(DATA FOR REVIEW)

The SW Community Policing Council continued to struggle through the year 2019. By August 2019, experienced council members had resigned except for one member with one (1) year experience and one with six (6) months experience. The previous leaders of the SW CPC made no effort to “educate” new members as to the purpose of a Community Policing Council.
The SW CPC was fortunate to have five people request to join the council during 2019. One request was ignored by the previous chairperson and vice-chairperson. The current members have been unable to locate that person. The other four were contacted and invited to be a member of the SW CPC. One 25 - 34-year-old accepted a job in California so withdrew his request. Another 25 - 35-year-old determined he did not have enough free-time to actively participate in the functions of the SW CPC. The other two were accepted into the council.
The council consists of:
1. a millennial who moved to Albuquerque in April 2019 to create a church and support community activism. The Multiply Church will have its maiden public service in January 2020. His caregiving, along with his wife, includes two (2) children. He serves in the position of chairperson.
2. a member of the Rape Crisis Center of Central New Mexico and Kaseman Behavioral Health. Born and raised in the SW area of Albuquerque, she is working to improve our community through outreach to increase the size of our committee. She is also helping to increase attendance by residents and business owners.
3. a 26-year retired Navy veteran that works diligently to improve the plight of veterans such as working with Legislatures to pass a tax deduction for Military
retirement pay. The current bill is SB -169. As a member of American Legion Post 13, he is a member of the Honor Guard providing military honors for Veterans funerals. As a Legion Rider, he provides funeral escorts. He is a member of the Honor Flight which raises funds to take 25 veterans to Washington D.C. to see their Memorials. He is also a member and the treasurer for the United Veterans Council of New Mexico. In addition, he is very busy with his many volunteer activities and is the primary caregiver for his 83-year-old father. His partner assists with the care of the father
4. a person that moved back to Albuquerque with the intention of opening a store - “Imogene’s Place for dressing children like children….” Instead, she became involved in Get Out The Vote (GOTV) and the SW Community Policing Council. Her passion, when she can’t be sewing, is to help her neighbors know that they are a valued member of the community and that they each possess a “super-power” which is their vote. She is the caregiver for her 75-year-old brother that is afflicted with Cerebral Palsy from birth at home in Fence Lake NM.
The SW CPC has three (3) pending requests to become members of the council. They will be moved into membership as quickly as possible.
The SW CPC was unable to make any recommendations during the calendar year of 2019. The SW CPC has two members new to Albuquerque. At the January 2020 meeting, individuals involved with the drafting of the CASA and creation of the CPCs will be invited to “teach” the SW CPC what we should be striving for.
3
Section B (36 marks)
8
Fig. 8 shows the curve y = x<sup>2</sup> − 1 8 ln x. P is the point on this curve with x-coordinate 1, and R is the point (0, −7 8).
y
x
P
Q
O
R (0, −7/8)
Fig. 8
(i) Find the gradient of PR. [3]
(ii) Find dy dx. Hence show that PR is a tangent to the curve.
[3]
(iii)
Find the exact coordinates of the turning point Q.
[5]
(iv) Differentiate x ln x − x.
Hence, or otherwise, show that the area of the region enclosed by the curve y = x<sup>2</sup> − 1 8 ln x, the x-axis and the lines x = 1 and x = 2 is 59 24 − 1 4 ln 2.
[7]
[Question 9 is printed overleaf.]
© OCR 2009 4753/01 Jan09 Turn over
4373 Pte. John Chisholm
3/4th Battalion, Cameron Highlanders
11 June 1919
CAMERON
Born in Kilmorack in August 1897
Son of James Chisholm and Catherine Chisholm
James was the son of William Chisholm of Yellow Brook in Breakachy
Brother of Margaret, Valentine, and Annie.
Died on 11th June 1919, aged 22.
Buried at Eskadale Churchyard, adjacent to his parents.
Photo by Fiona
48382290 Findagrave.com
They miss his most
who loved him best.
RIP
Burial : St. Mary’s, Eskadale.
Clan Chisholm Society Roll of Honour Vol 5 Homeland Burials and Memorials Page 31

(WHAT THE TASK REQUIRES)
Extract, verbatim, the lines from the one containing "They miss his most" through the last line of the listing above.

(WRITTEN RESPONSE)
They miss his most
who loved him best.
RIP
Burial : St. Mary’s, Eskadale.
Clan Chisholm Society Roll of Honour Vol 5 Homeland Burials and Memorials Page 31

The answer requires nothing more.